# DeCarbon Job on Onan B43G



## DonDeere (Feb 27, 2021)

Recently picked up a JD 318 with a B43G in it. Anyone got good instructions or tips for decarbon the heads? First time doing it so just want to do it right.
Thanks


----------



## BigT (Sep 15, 2014)

Howdy DonDeere, welcome to the tractor forum.

I think most guys will tell you to use a scraper of some sort to clean the head. But scrapers leave scratches, which do nothing good for your heads. I suggest you consider using a pressure washer on them?? If you try this, you will have to tie the the heads down (My pressure washer will blow them away, risking other damage).


----------



## Bob Driver (Nov 1, 2017)

Lacquer thinner, *BRASS* brushes, and a variable speed 3/8" drill at a lower RPM. The attachment is a cheap set at Harbor Freight for $5 that works really well for me. I keep the carbon soaked with lacquer thinner sorta like I'm "wet sanding" to avoid scratches. I use lacquer thinner because I can buy a liquid Quart for about same price as a 16oz aerosol can of spray carb cleaner. Like BigT said.... The reason you want to use brass brushes, especially on the pistons, is that every little scratch collects carbon again and becomes a hot spot. Be aware that if your engine has never had the heads off, Onan made some of their original OEM head gaskets out of *asbestos*, so be careful about using those brushes dry on a drill and getting dust particles airborne. Keep them really soaked with lacquer thinner to avoid any dust. Any replacement gaskets you buy will be Graphoil.
========================================================================
## Tasks
a: Answer these about the Onan decarbon thread:
(i) What tractor did DonDeere recently pick up?
(ii) What cleaning tool does BigT suggest using on the heads instead of a scraper?
(iii) What material does Bob Driver say replacement gaskets will be made of?
b: Carry on writing the Onan decarbon thread, starting after its final sentence.

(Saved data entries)
========================================================================
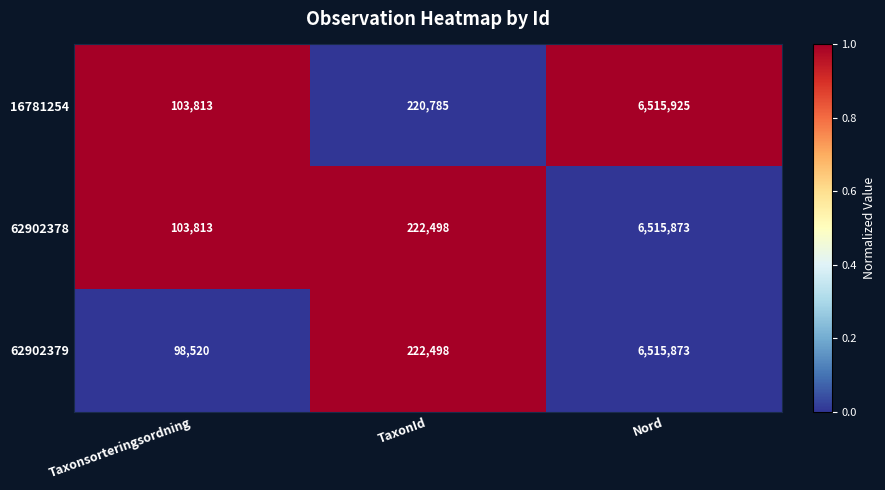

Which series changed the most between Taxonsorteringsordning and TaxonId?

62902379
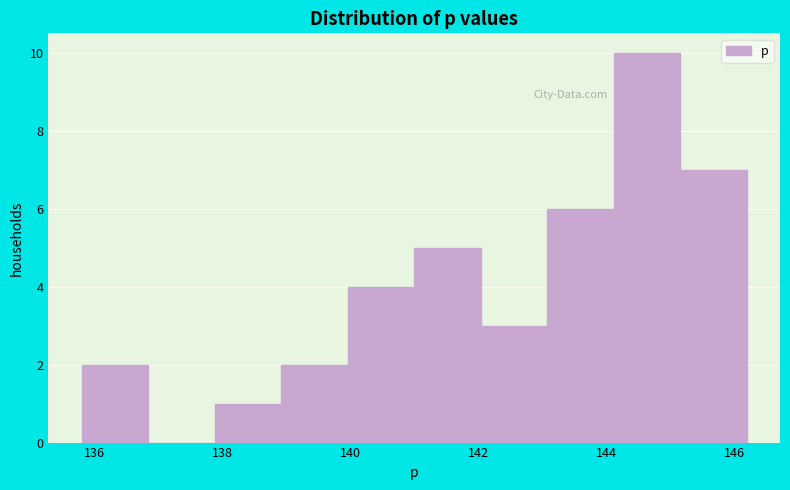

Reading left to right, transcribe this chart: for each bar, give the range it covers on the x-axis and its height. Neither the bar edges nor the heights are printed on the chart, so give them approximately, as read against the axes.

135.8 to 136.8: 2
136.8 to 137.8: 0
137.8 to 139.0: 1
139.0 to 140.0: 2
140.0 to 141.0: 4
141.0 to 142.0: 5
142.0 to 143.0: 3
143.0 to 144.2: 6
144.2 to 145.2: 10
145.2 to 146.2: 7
========================================================================
## Replies
a:
(i) A JD 318
(ii) A pressure washer
(iii) Graphoil

b:
Brass Rotary Wheel and Brush Set 5 Pc.

Love the B43& B48 Onan engines. Only real difference was the B43 had a 66.5mm stroke and the B48 stroke was 73mm. While you're doing the decarbon, you can run your pistons down to the bottom and measure your bore dimensions(B43&B48 are the same). 3.2500/83.55 is the max for standard pistons. Head bolt torque is 16ft-lbs for Graphoil gaskets. Factory Service Manual download is available in the Resources Section of this Forum. I always thought these were almost perfect engines, except for some genius Design Engineer pointed the exhaust outlets up rather than down so you have to de-carbon the heads every 200 hours. I guess nobody ever explained to him the way gravity works to eject exhaust carbon from a combustion chamber. Little secret to cut down on the de-carbon jobs. If you don't run your tractor in the winter (Snowplowing/blowing), run straight 40wt oil. Onan even said straight 50wt if the ambient temp is above 80 degrees in the Service Manual (That's 1:00AM here in MS, in July.), but it's getting hard to find any more. Multi-viscosity oils tend to carbon up more than the straight weight oils.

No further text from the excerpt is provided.